3) any financial institution in the industry producing mbs must have some type of guarantee behind them and pay a premium to the govt for a secondary backstop. And be held to the same stress test as FNMA.
4) this guarantee fee paid to the govt may initally start out quite large , but as several years pass and the govt has built up quite a huge war chest then of coarse the g-fee ccan shrink can shrink much like how the FDIC handles charging its members for deposit insurance.
Fannie should be given several years in order to raise the capital needed, perhaps. My wild guess is that they could raise it organically in 7 to 15 years depending upon how much competition they have.
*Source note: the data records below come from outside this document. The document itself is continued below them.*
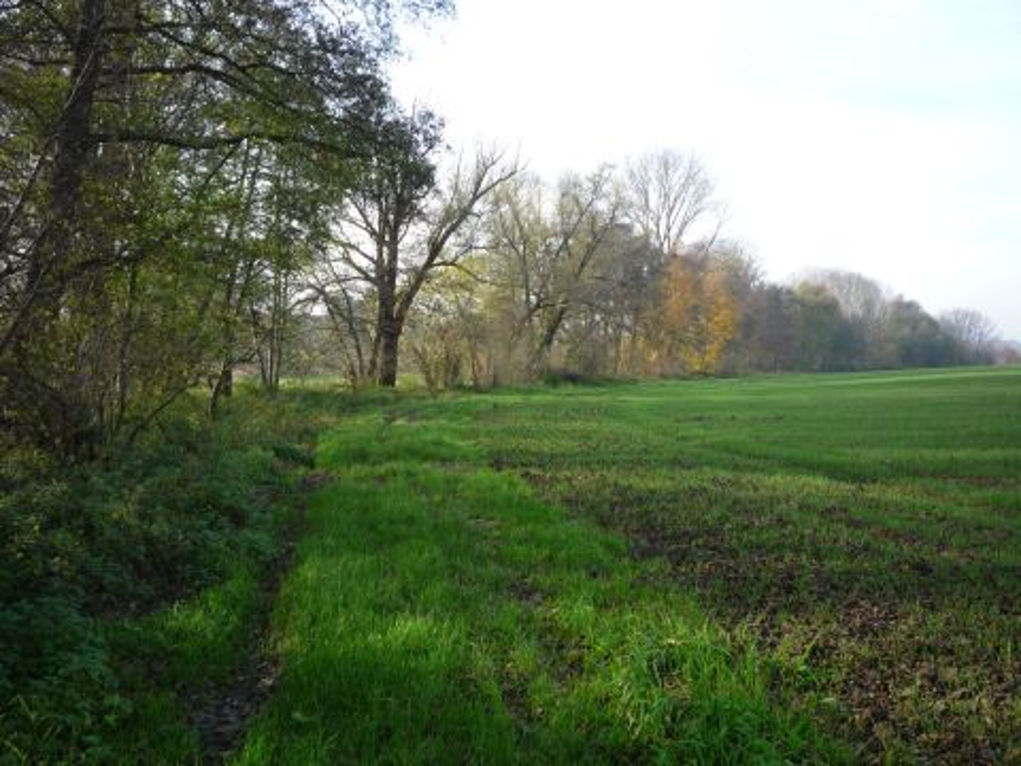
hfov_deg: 56.8
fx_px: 944
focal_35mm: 32
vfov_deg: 44.2
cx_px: 510
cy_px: 383
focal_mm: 5.2
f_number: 4
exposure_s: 1/125
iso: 100
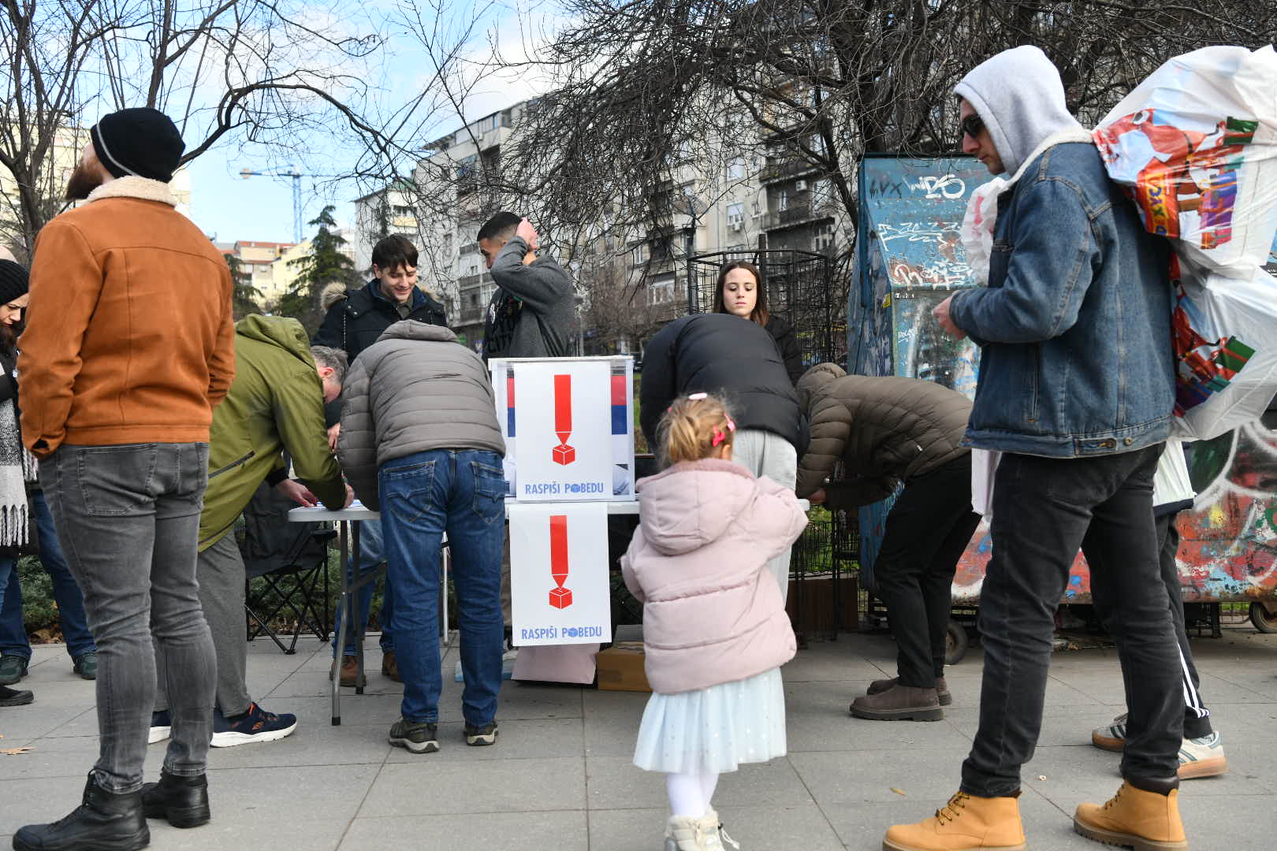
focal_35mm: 44
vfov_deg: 30.5
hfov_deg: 44.5
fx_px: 1561
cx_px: 638
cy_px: 426
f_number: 5
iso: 800
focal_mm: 44
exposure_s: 1/2000
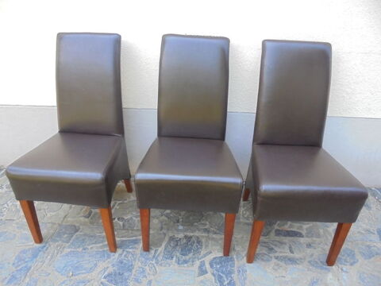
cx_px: 190
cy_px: 143
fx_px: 286
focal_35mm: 26
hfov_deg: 67.3
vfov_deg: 53.1
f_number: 3.5
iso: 400
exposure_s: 1/200
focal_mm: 4.6
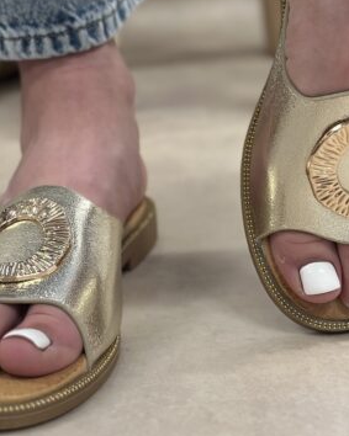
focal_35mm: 106
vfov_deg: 17.9
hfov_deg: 14.5
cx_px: 171
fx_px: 1369
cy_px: 68
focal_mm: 6.86
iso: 200
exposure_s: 1/100
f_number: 1.78
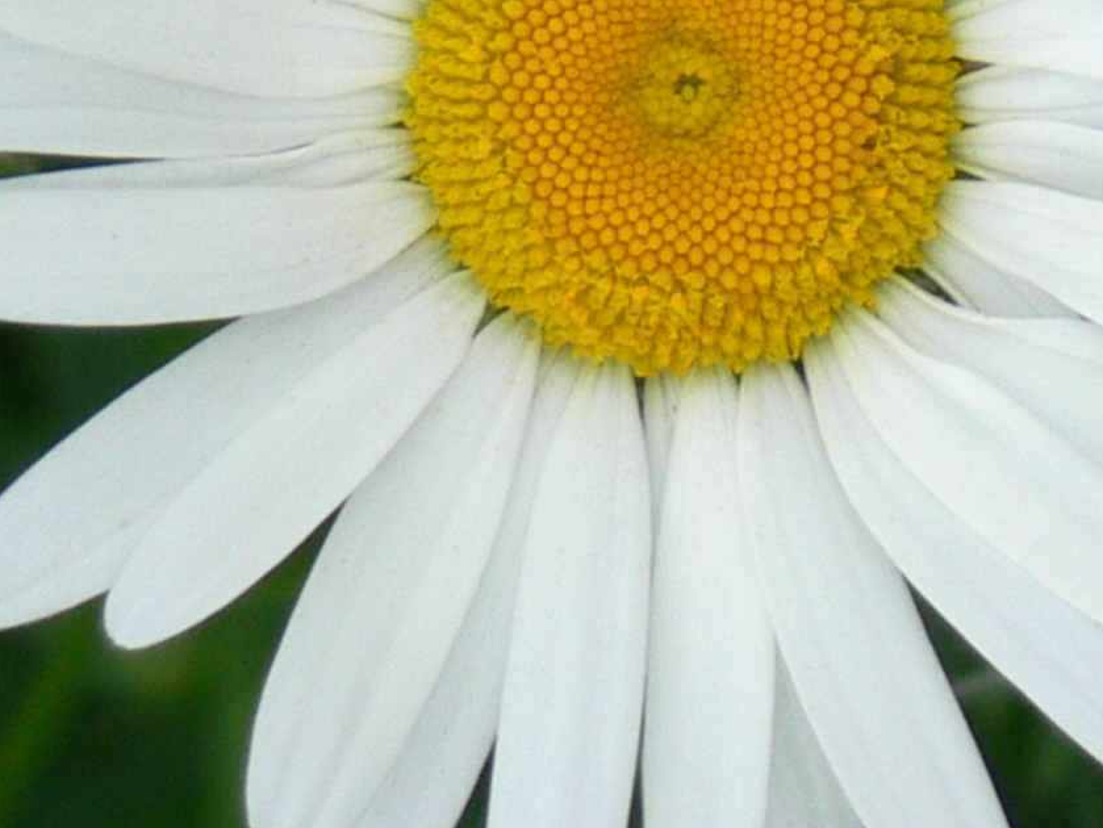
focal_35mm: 183
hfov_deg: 10.8
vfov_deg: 8.1
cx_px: 544
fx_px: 5834
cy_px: 146
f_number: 3.2
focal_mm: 15.9
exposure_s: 1/1000
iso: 80
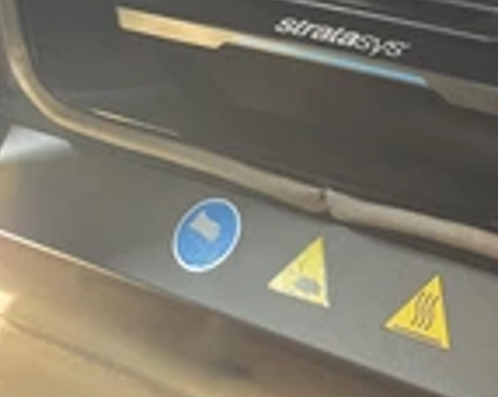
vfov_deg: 19.9
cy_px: -247
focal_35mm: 63
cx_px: 428
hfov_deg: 29.1
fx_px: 927
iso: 1250
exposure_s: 1/120
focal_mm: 6.5
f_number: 1.4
Mind you, once given the same govt backing, it is easy to see that the top 10 mortgage servicers would all be formidable competition for the GSE'. Plus as long as they had the capital I see no reason why the mortgage insurance companies or several other reits would not get involved. The competition could be great, who knows. Plus this could be the increase of subprime lending again as well as the end of FHA as we know iit.
Why not try it? Seems far to me.
Huh?? Are you kidding, if profits mattered more than politics, then investors would give this share price a reasonable look. The how reason the pps is so irrational is because of politics not fundamentals.